── Records supplied ──

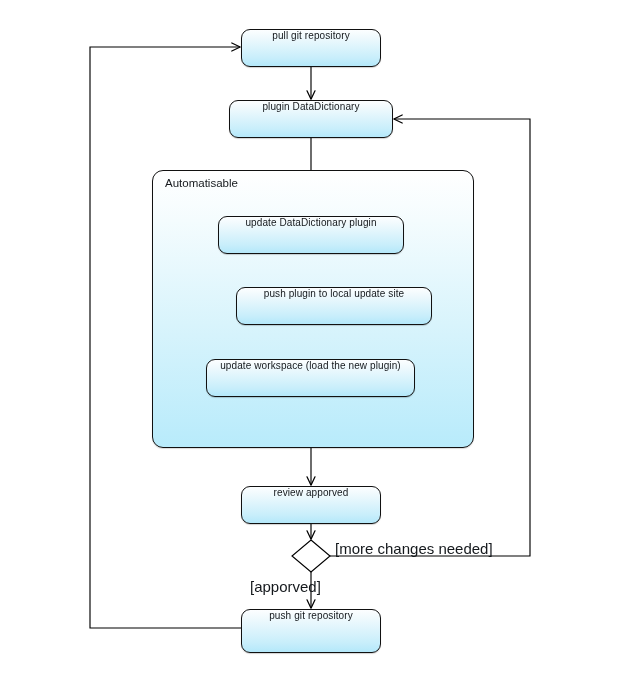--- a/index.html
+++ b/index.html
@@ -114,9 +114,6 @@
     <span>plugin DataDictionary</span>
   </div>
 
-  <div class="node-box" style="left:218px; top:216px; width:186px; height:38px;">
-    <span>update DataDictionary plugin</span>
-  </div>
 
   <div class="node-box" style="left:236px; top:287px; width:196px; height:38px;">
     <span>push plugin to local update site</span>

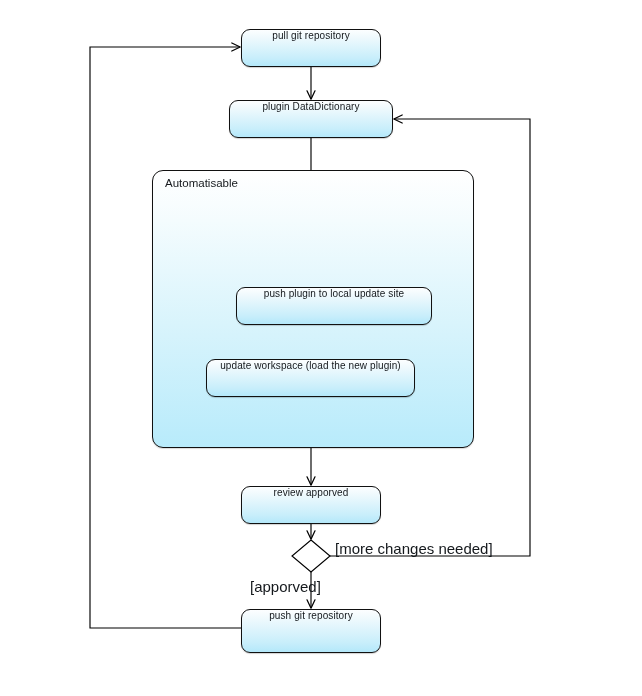--- a/index.html
+++ b/index.html
@@ -124,7 +124,7 @@
   </div>
 
   <div class="node-box" style="left:241px; top:486px; width:140px; height:38px;">
-    <span>review apporved</span>
+    <span>review needed</span>
   </div>
 
   <div class="node-box" style="left:241px; top:609px; width:140px; height:44px;">

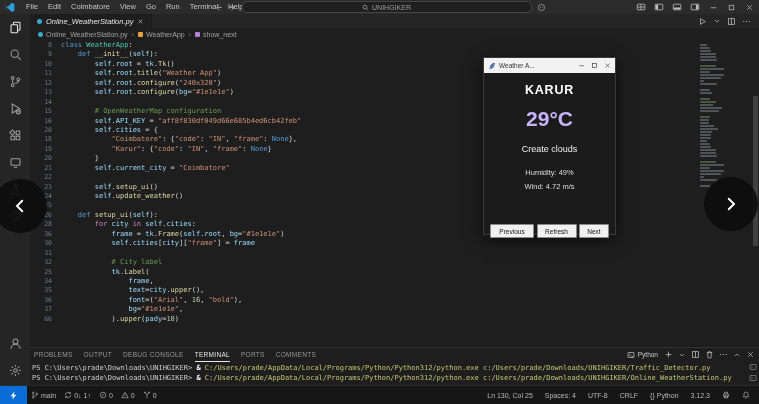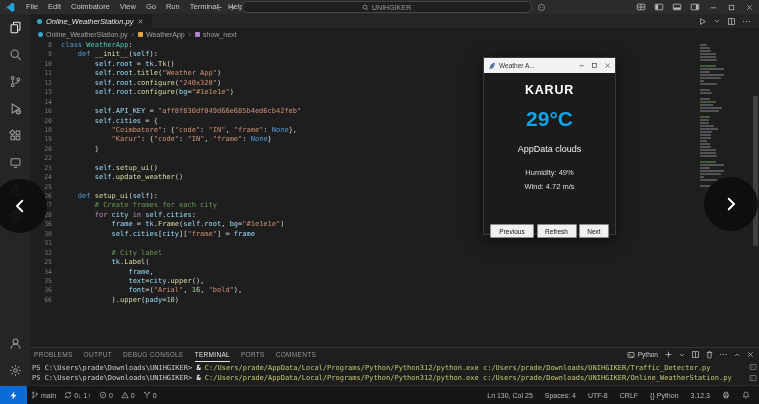--- a/index.html
+++ b/index.html
@@ -330,6 +330,10 @@
         <div class="code-line">
           <span class="gut">14</span>
           <span class="src"></span>
+        </div>
+        <div class="code-line">
+          <span class="gut">15</span>
+          <span class="src"><span class="tk-m">        # OpenWeatherMap configuration</span></span>
         </div>
         <div class="code-line">
           <span class="gut">16</span>

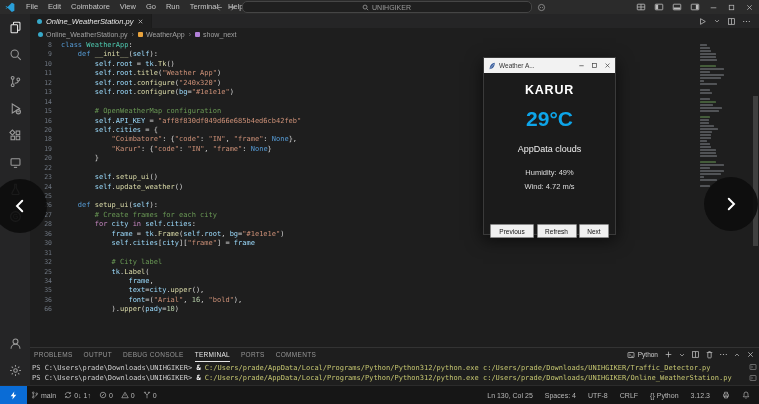--- a/index.html
+++ b/index.html
@@ -502,7 +502,7 @@
     </div>
     <div id="ww-body">
       <div id="ww-city">KARUR</div>
-      <div id="ww-temp" style="color: #0ea5e9;">29°C</div>
+      <div id="ww-temp" style="color: #c4b5fd;">29°C</div>
       <div id="ww-cond">AppData clouds</div>
       <div id="ww-hum">Humidity: 49%</div>
       <div id="ww-wind">Wind: 4.72 m/s</div>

───

## Task to complete
For every line of the records that has the word "temp" in it, make a copy.

## Response to this task
-      <div id="ww-temp" style="color: #0ea5e9;">29°C</div>
+      <div id="ww-temp" style="color: #c4b5fd;">29°C</div>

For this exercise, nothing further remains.